Please see our suggestions below to increase yield:

-Do not use a wooden toothpick to pick colonies or scoop out DNA from a gel prior to PCR. It has been reported that this technique can inhibit PCR. [Lee (1995) BioTechniques 18:225].
-Not enough enzyme was used.
-Denaturation/extension temperature was too high and enzyme died prematurely.
-Too much DMSO (>10%).
-Incorrect annealing temperature: run a series of reactions using different annealing temperatures, starting 5 degrees below the calculated Tm.
-Too few cycles.
-Insufficient or too much Mg2+.
-Poorly designed primers: double check primer sequence against template sequence, primers should have similar melting temperatures, avoid complementary sequences at the 3’ end of primers.
-Carryover inhibitors (e.g., blood, serum).
-Denaturation time was too short. Genomic and viral DNA can require denaturation times of 10 minutes.
-Not a long enough extension time was used depending on the size of product being amplified.
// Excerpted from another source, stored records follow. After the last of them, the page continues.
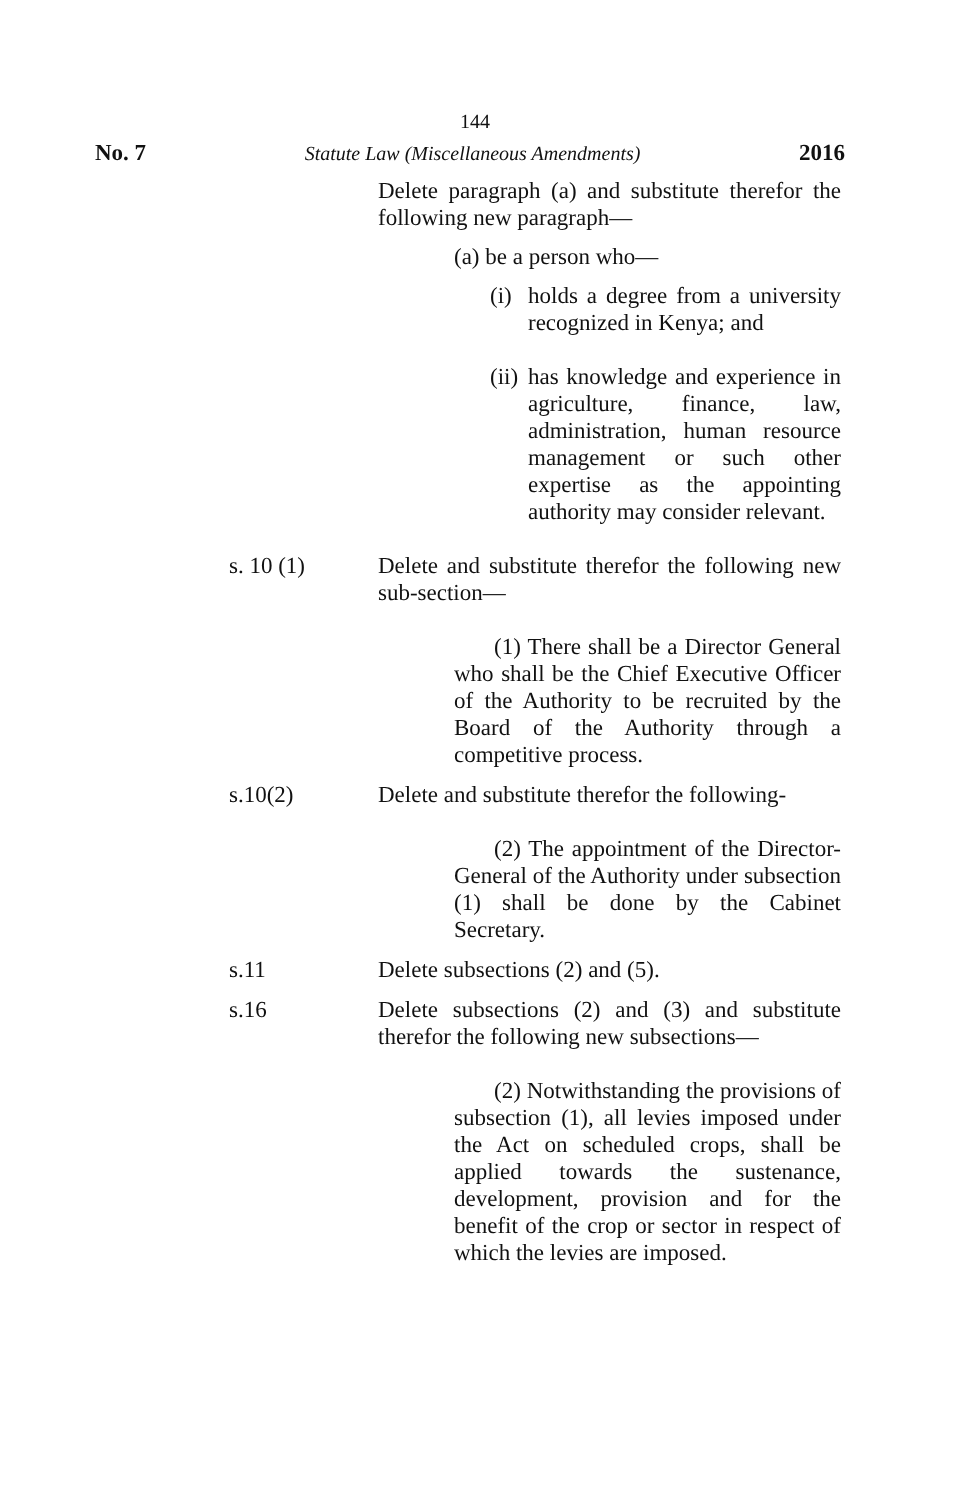144
No. 7 Statute Law (Miscellaneous Amendments) 2016
Delete paragraph (a) and substitute therefor the following new paragraph—
(a) be a person who—
(i) holds a degree from a university recognized in Kenya; and
(ii) has knowledge and experience in agriculture, finance, law, administration, human resource management or such other expertise as the appointing authority may consider relevant.
s. 10 (1) Delete and substitute therefor the following new sub-section—
(1) There shall be a Director General who shall be the Chief Executive Officer of the Authority to be recruited by the Board of the Authority through a competitive process.
s.10(2) Delete and substitute therefor the following-
(2) The appointment of the Director-General of the Authority under subsection (1) shall be done by the Cabinet Secretary.
s.11 Delete subsections (2) and (5).
s.16 Delete subsections (2) and (3) and substitute therefor the following new subsections—
(2) Notwithstanding the provisions of subsection (1), all levies imposed under the Act on scheduled crops, shall be applied towards the sustenance, development, provision and for the benefit of the crop or sector in respect of which the levies are imposed.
-Use of super-irradiated (treated with >2500 mj/cm2) mineral oil will either inhibit or decrease yield of PCR product [Dohner (1995) Biotechniques 18:964].
-Template had long runs of GC's [Woodford et al. (1995) Nucleic Acids Res 23:539 show that by eliminating all potassium from the amplification reactions, GC-rich regions in templates are sufficiently destabilized to allow PCR]. Alternatively, a combination of 1.0 M betaine with 6-8% DMSO or 5% DMSO with 1.2-1.8 M betaine can be used to amplify GC-rich templates [Baskaran (1996) Genome Res 6:633].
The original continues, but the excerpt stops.